Par ailleurs constat-t-il :
«  La non assistance aux familles vulnérables ; les arriérés des pensions de vieillesse et d’invalidité, l’absence d’aide sociale aux personnes en situation handicap ou dépourvues d’emplois, les mortalités liées à la pauvreté, transcendent en effet les considérations politiques ». (p.7)

« Cet ouvrage se veut dans une tentative d’objectivité, à des kilomètres de la politique politicienne » (avant-propos, page 7)

Hum, difficile dans ces conditions de ne pas politiser une étude sur la Sécurité sociale quand ce monstre froid ne génère qu’insécurité sociale au sein des populations et accroit des drames psychologiques dans leur somatique.

Si cette affaire avait bien commencé avant et après la période coloniale, au temps de Maginot, il ne demeure pas moins que, par la suite, sonna le glas des acquis du premier régime ( celui de Youlou).

«  Sans naïveté aucune, sans détour, se pose le problème des gestions de ressources financières et de la performance des causes de la Sécurité sociale au Congo… L’inaccessibilité aux prestations est-elle une conséquence de l’inexistence aux droits réels ? » (pp10 et 11)

La question qui fâche, on la connaît : « Où va notre fric ? »

Le destin des ressources ? Mais pardi, il est dans les villas cossues acquises en Afriques et en Occident par les cadres et subalternes de la Sécu ayant monté des stratégies de détournements desdites ressources.

Méfiant comme un Apache, l’auteur a éludé la réponse alors que celle-ci se voit comme le nez sur le visage.

Victor Hugo romancier de la misère s’adressa avec colère devant le parlement. « Vous voulez les misérables secourus, moi je veux la misère supprimée.  » On en est loin.
Nous, nous voulons la sécurité d’état supprimée au profit de la sécurité sociale l

De mémoire de Congolais depuis les années 80 (alors que l’Institution date des années 50) notre sécu (comme disent les Français ) bénéficie d’un préjugé défavorable qu’elle n’a pas volé, péjoratif, dénué de considérations, cela depuis le jeu de mot, certes facile, de Mgr Ernest Kombo avant de prendre sa retraite de la terre des vivants : retraités = maltraités. Traiter les retraités de maltraités montre que le risque est un drame auquel s’expose en fin de curriculum le citoyen gouverné par des crapules.

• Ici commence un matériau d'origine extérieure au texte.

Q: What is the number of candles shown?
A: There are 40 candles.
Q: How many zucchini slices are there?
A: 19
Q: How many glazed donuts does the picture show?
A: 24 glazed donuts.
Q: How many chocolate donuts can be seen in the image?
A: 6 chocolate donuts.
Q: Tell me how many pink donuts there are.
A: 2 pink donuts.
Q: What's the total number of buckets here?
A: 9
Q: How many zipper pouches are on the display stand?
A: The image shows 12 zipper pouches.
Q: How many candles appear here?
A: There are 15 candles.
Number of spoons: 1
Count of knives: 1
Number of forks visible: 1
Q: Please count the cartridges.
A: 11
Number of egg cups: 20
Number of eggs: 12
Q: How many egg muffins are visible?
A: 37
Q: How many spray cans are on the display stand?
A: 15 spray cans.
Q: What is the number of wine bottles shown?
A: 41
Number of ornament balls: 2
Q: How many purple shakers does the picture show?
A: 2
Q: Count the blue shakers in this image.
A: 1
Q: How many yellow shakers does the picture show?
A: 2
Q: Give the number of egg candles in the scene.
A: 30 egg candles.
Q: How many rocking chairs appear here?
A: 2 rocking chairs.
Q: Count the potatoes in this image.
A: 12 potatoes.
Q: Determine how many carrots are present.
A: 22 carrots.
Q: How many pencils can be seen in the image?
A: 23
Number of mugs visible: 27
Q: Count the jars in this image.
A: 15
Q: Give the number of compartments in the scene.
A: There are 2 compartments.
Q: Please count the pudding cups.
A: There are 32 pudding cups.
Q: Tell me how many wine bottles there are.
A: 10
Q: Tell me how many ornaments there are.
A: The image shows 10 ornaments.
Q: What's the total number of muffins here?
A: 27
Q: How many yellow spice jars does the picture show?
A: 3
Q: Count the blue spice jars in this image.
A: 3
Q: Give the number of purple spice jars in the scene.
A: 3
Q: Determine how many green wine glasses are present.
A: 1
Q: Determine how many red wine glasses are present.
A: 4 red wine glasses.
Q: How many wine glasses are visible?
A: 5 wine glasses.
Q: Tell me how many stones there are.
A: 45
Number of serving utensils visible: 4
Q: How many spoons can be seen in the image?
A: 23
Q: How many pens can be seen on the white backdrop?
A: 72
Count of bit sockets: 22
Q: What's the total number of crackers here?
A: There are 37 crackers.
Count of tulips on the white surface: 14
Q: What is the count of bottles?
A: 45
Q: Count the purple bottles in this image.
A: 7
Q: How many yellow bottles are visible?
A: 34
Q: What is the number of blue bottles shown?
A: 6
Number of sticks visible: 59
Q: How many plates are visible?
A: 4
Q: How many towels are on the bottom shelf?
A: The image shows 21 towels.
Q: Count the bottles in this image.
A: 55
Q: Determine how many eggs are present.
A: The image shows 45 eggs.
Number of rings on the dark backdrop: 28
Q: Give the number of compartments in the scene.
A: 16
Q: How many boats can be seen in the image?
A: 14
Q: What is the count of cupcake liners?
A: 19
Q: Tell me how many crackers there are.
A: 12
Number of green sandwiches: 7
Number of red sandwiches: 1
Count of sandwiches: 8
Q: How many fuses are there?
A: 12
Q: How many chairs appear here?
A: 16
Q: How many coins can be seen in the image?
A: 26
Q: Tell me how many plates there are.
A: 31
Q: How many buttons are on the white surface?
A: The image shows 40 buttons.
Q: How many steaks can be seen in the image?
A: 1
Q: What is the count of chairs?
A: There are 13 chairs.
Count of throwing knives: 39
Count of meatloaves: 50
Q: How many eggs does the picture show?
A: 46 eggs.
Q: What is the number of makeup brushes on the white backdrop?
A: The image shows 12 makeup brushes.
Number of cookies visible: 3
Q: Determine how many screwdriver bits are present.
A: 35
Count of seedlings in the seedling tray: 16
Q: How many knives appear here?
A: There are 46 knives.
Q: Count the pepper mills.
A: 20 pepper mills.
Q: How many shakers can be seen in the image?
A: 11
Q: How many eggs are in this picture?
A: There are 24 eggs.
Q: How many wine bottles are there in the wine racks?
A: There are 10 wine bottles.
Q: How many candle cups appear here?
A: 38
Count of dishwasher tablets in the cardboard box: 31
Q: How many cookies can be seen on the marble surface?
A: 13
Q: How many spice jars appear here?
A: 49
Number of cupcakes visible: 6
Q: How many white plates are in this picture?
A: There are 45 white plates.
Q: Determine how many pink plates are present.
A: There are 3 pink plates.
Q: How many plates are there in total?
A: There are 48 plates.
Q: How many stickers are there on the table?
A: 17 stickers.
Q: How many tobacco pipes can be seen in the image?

L’Eglise a fait alliance avec le peuple dans l’esprit de la théologie de la libération. Mgr Kombo commença le sermon, on l’a vu infra, d’abord avec les Béatitudes des retraités, ensuite, ex abrupto, avec les oraisons des maltraités. L’Archevêque Manamika Bafwakouaou n’ a hélas pas prit le relai des gémonies. Pourquoi le ferait-il si les conditions sociales des brebis de Dieu sont déterminantes pour le refuge dans la foi. Je veux dire ceci : la misère du peuple serait-elle propice à l’élargissement pastoral ? Plus il y a misère, mieux se porte l’Eglise !

Dans ce cas, Dieu le Père doit une fière chandelle à l’incompétence de la Sécurité sociale Congolaise puisque 90% de la population, déçu par l’Etat, préfère confier son salut à la Providence et à la Prière plutôt qu’aux Caisses d’allocations dont la mission capitale est pourtant de prendre en charge, travailleurs, retraités, étudiants, veuves, orphelins, familles en difficulté. Bref, soulager la misère du monde congolais.

Ce qui est loin d’être le cas.

Lambert EKIRANGANDZO

Dany Bitsindou : « La Sécurité sociale en République du Congo. Aperçu, Analyses, et Perspectives » 98 pages. Avril 2023. 17 euros Editions Les Lettres Mouchetées Editions

Du même auteur : « L’ultime combat de Guy-Brice Parfait Kolélas. » Edition Les Lettres Mouchetées.